The agreement, which was signed by the Boothbay Harbor, Damariscotta, Waldoboro, and Wiscasset police departments; the Lincoln County Sheriff’s Office; Mid Coast Hospital’s Addiction Resource Center; and LincolnHealth; focuses on reducing the stigma surrounding drug addiction and expanding access to community-based treatment resources.
“I have talked with (Boothbay Harbor Police Chief) Bob Hasch extensively about it, and it’s a great thing what they’re doing,” Hawke said. “The goal is to get these people help so they can get better.”
While she is not opposed to solar energy, Hawke said she could not support LD 1649, “An Act to Modernize Maine’s Solar Power Policy.” The bill, which had support from advocates for solar power as well as public utilities, was an effort to increase the production of solar energy in the state and adjust how producers of solar energy receive credit for their energy. The bill passed the Legislature, but Gov. Paul LePage vetoed it and the House upheld his veto.

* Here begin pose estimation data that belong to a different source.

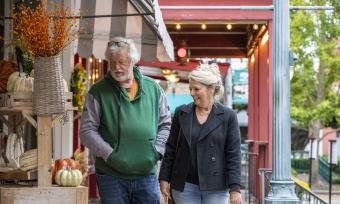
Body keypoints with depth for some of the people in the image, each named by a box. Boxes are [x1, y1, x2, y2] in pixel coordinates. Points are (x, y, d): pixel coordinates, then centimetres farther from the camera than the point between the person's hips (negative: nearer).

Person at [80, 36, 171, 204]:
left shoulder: (152, 88, 7)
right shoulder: (98, 92, -2)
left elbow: (165, 124, 14)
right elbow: (87, 131, -4)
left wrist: (157, 150, 0)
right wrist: (110, 155, -11)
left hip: (147, 174, 2)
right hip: (111, 176, -2)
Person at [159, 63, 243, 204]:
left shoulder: (228, 116, -1)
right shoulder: (181, 113, 6)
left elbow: (234, 155, -3)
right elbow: (171, 149, 10)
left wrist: (235, 189, -8)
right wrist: (164, 179, 6)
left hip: (216, 188, -2)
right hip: (184, 186, 2)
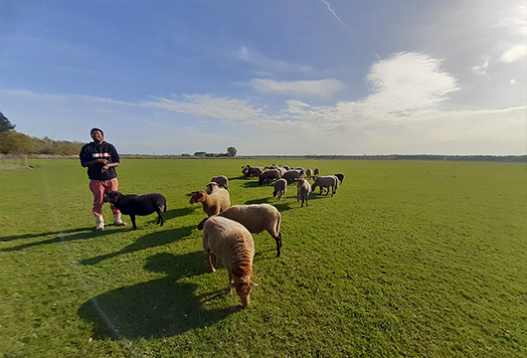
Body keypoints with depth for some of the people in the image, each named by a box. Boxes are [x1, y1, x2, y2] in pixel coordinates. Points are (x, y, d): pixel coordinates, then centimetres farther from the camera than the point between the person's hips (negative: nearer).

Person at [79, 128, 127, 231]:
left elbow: (117, 163, 6)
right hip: (96, 180, -1)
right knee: (98, 202, 0)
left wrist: (108, 165, -15)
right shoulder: (87, 148, 5)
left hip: (111, 179, 1)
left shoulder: (110, 147, 8)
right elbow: (84, 164, 0)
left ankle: (117, 220, 18)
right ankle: (100, 223, 13)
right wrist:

“I voted against it because it was a 20-year contract. The only thing that should be under contract for 20 years is a house,” Hawke said. “Things change over time, technology changes over time.”
In addition, the bill would have subsidized solar energy producers, increasing the cost for other ratepayers, Hawke said.
“I’m not against solar, but it shouldn’t be up to your neighbor or the other ratepayers to subsidize it,” Hawke said.
Hawke sits on the Marine Resources Committee alongside fellow Lincoln County legislators Jeffrey Pierce, R-Dresden, and Michael “Mick” Devin, D-Newcastle. Hawke’s husband, Andy Hawke, is a lobsterman.
Hawke has been endorsed by the Sportsman’s Alliance of Maine and the Maine Credit Union League.
In addition to her work in the Maine House, Hawke is the vice chair of the Boothbay-Boothbay Harbor Consolidated School District and sat on the Lincoln County Budget Advisory Committee as the legislative delegate for the 2016 budget.
She chairs the committee for the Windjammer Days parade and volunteers at the Clothing Closet and Food for Thought.
“I grew up here, I’ve lived here all my life, and I’m very much in tune with the local needs,” Hawke said. “In order to represent the people, you need to be in tune with the people.”
Hawke and her husband, Andy Hawke, have three adult children, Nicholas, Lelia, and Andrew.